* **EXERCISE INSTRUCTIONS**:
Check each line of the records below for the word "Tipologia" and copy those where it appears.

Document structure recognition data
════════════════
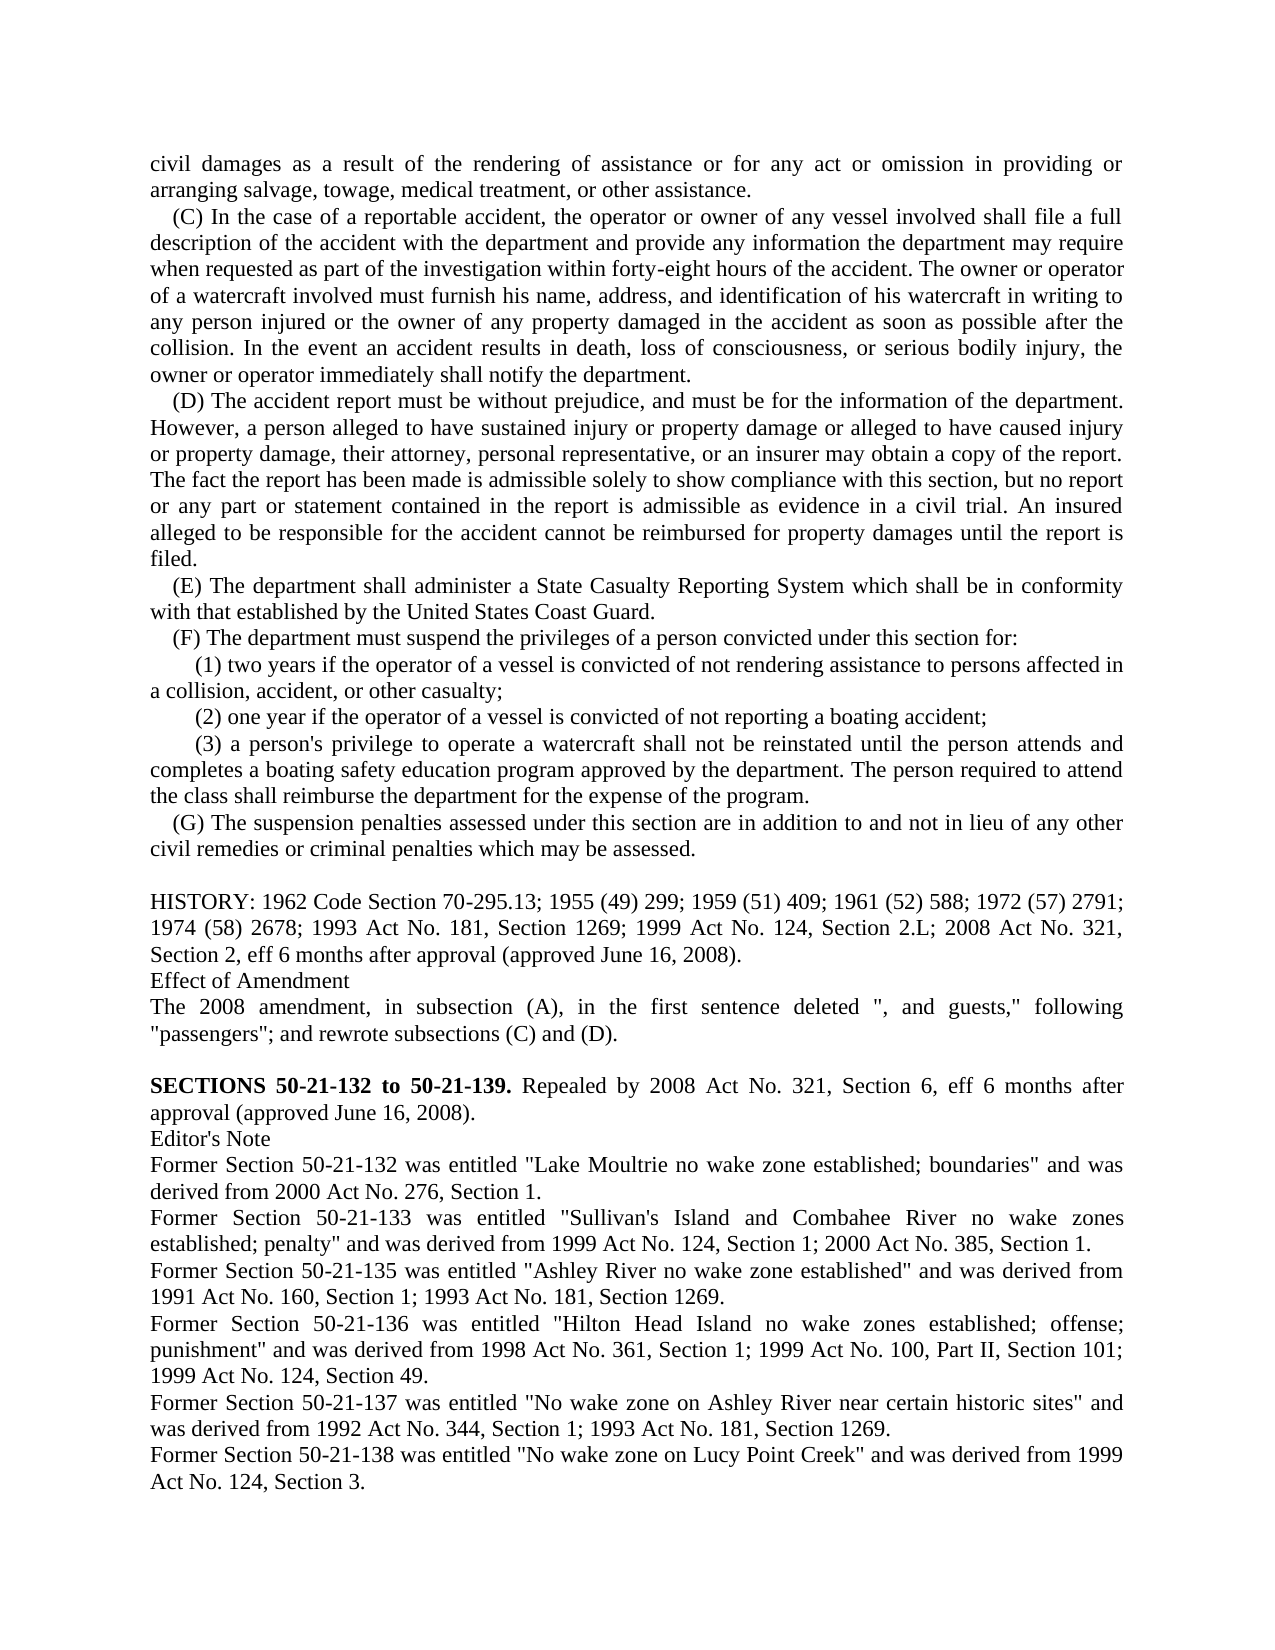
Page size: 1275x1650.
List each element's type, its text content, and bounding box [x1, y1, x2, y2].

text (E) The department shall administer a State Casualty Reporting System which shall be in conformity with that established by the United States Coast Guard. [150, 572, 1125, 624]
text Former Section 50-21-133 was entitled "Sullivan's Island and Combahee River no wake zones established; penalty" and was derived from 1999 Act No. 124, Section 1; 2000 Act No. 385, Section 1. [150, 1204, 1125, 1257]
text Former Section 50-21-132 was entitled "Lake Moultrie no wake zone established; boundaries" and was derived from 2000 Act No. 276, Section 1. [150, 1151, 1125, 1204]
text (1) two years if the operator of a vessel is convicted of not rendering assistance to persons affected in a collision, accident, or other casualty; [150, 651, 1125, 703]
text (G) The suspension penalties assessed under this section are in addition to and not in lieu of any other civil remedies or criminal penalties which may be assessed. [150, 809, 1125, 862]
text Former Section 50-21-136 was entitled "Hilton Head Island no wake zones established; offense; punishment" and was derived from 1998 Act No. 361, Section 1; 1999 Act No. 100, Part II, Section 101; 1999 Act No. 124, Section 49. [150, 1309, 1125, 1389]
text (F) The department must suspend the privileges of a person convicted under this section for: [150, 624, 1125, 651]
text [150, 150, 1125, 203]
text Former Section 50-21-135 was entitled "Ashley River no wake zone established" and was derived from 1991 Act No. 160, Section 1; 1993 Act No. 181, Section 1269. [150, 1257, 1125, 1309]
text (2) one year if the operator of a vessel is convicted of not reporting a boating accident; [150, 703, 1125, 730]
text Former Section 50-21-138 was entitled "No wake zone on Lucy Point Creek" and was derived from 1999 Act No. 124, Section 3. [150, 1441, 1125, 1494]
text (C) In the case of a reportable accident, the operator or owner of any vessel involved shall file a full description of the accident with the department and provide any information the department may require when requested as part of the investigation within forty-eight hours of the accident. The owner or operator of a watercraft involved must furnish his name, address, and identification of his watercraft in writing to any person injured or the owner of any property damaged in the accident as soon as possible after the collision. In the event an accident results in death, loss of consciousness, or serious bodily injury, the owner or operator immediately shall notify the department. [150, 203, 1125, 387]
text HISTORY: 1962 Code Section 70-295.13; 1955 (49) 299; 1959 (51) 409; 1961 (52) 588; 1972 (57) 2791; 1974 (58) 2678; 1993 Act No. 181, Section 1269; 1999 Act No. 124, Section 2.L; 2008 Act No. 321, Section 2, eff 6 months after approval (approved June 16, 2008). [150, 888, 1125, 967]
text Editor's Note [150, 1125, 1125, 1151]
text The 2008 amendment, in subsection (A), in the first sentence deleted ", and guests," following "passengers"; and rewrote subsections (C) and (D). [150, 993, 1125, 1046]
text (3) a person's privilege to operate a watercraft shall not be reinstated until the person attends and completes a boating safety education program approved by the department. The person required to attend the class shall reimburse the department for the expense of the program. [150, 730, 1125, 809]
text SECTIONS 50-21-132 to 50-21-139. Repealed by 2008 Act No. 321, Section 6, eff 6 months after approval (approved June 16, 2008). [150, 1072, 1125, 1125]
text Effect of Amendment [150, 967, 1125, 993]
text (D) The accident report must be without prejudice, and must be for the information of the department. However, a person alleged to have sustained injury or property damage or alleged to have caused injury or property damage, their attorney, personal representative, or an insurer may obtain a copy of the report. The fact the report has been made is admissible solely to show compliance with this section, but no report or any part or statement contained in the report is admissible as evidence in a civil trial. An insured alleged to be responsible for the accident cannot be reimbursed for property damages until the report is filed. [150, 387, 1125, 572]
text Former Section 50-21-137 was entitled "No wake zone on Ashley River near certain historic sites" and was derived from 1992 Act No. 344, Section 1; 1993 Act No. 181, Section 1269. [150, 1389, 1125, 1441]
════════════════
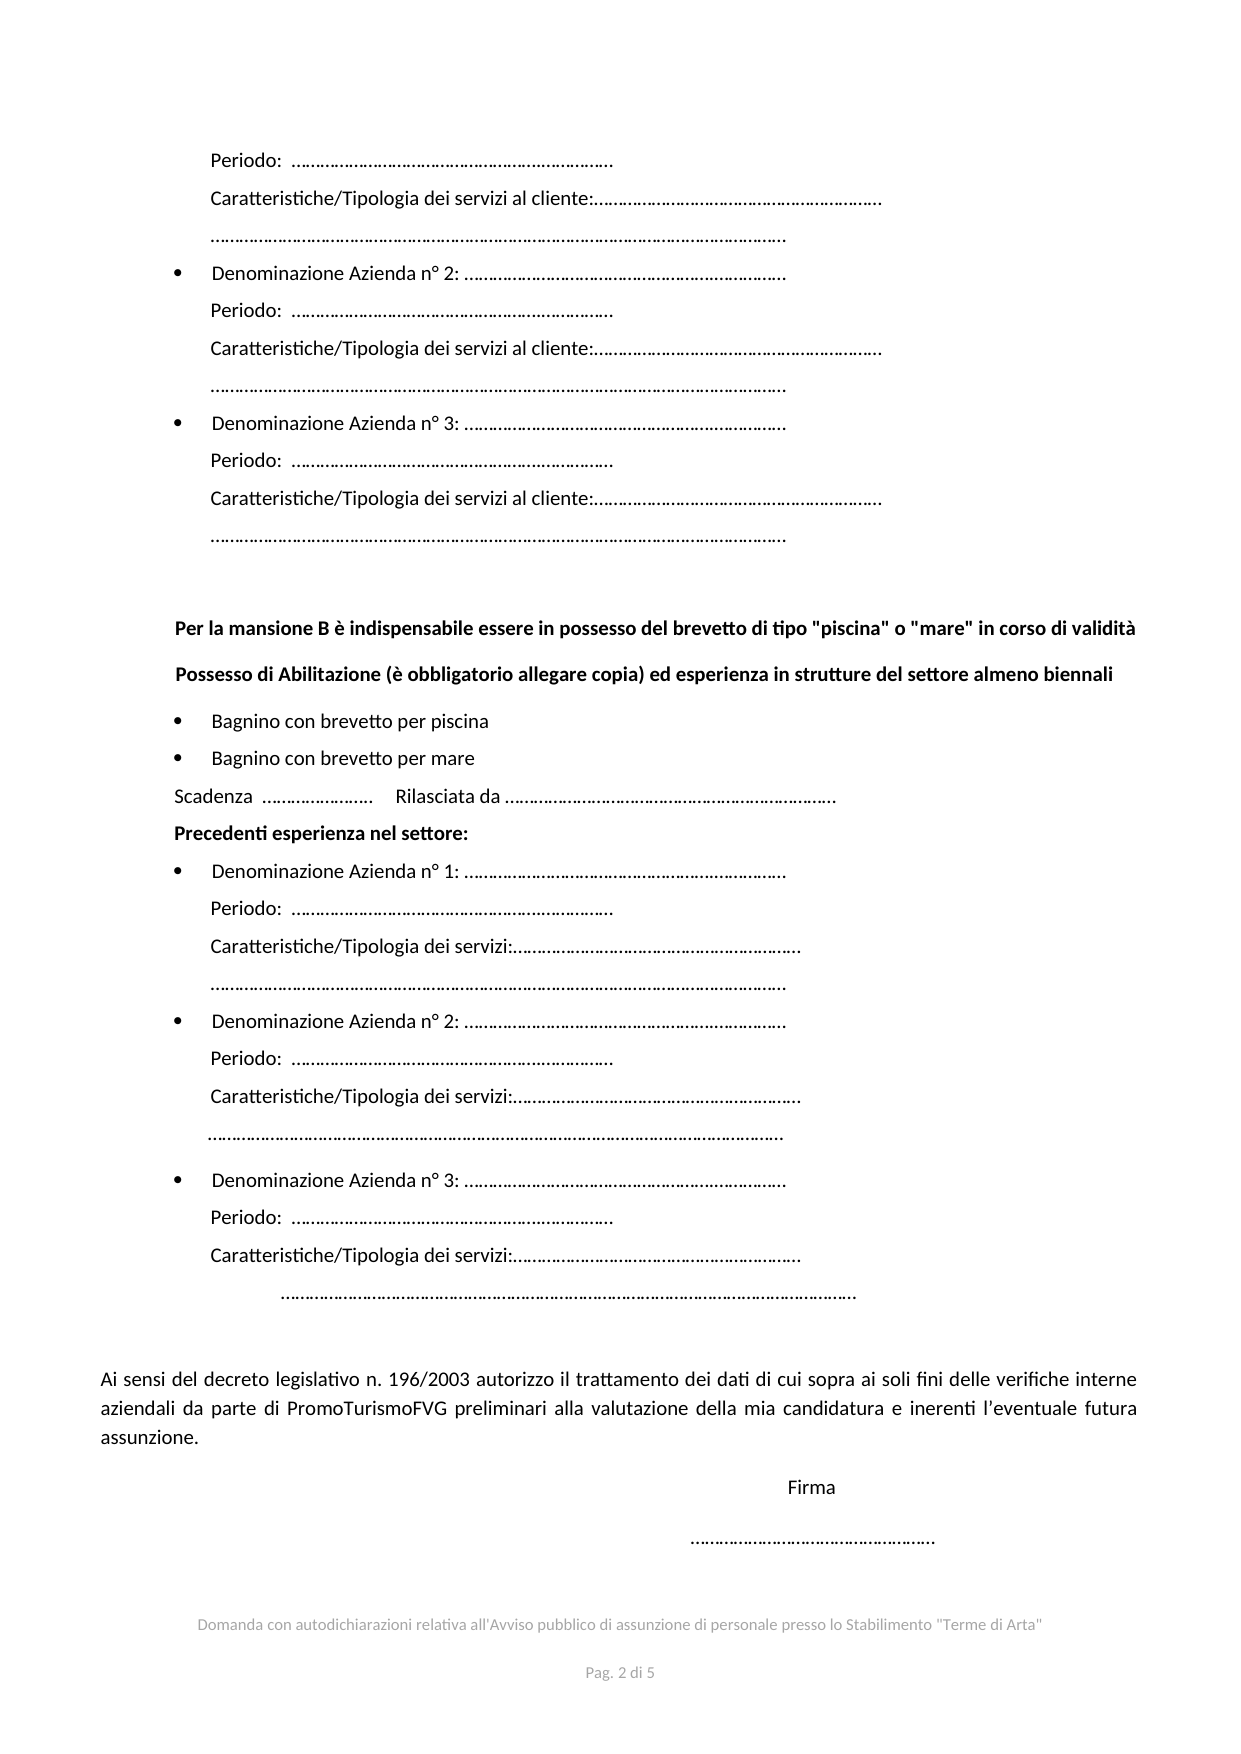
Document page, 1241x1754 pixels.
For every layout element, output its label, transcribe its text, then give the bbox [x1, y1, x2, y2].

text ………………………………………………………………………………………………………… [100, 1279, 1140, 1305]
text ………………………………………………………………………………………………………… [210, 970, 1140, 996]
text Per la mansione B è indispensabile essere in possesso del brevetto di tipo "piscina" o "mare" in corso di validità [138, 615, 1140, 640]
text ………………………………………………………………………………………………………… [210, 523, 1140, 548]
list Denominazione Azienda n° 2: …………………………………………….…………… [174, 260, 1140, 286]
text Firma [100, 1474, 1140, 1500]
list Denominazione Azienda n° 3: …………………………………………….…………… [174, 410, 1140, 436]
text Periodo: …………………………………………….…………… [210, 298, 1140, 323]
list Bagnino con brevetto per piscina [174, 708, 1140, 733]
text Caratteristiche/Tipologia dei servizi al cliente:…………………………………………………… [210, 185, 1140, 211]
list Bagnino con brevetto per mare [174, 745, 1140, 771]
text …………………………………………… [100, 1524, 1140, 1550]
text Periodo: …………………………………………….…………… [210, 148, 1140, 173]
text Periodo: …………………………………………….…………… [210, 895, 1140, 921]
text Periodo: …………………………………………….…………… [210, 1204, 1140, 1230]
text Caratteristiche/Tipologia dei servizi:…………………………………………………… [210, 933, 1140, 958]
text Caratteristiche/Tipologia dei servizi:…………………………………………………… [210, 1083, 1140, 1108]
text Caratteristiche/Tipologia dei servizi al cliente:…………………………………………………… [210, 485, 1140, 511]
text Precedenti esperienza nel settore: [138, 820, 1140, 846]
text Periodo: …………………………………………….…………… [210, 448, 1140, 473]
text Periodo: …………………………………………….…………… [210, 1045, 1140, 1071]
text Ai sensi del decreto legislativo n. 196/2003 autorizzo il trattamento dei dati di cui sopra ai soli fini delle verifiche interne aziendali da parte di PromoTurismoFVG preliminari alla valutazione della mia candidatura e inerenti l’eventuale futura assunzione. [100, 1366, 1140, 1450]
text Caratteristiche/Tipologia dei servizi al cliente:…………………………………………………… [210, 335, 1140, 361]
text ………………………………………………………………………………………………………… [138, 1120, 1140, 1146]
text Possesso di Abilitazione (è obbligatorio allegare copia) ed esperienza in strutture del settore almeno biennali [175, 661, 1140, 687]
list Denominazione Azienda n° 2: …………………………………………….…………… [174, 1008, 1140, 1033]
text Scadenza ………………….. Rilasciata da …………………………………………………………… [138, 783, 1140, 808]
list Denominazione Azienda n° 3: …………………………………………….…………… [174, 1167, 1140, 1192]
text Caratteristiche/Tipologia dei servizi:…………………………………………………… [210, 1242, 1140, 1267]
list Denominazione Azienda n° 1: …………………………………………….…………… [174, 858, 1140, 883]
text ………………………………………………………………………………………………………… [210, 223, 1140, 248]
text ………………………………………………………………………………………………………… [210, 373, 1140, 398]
════════════════
* **SOLUTION TO THE EXERCISE**:
text Caratteristiche/Tipologia dei servizi al cliente:…………………………………………………… [210, 185, 1140, 211]
text Caratteristiche/Tipologia dei servizi:…………………………………………………… [210, 933, 1140, 958]
text Caratteristiche/Tipologia dei servizi:…………………………………………………… [210, 1083, 1140, 1108]
text Caratteristiche/Tipologia dei servizi al cliente:…………………………………………………… [210, 485, 1140, 511]
text Caratteristiche/Tipologia dei servizi al cliente:…………………………………………………… [210, 335, 1140, 361]
text Caratteristiche/Tipologia dei servizi:…………………………………………………… [210, 1242, 1140, 1267]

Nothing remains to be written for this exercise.